→ **WORK TASK**
Quote exactly and only this range of lines in the data below: the line that holds "vfov_deg: 56.8" to the line that holds "exposure_s: 1/1256", both included.

→ **SUPPLIED INFORMATION**
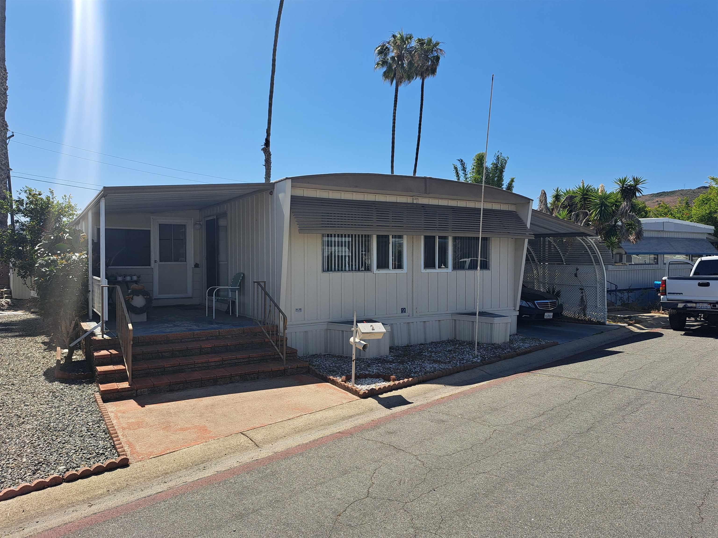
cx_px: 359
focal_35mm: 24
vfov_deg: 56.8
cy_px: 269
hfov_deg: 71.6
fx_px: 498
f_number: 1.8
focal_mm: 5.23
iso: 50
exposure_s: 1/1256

--

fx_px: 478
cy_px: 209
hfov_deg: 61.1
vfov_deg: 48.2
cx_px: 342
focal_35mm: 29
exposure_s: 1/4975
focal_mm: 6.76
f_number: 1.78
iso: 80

→ **WRITTEN RESPONSE**
vfov_deg: 56.8
cy_px: 269
hfov_deg: 71.6
fx_px: 498
f_number: 1.8
focal_mm: 5.23
iso: 50
exposure_s: 1/1256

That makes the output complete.